►

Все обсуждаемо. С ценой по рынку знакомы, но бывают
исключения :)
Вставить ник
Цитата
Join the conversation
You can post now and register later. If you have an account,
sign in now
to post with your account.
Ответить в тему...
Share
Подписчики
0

◄

Task objective:
Where in the records does the word "account" appear? Copy each line that holds it.

Exercise answer:
You can post now and register later. If you have an account,
to post with your account.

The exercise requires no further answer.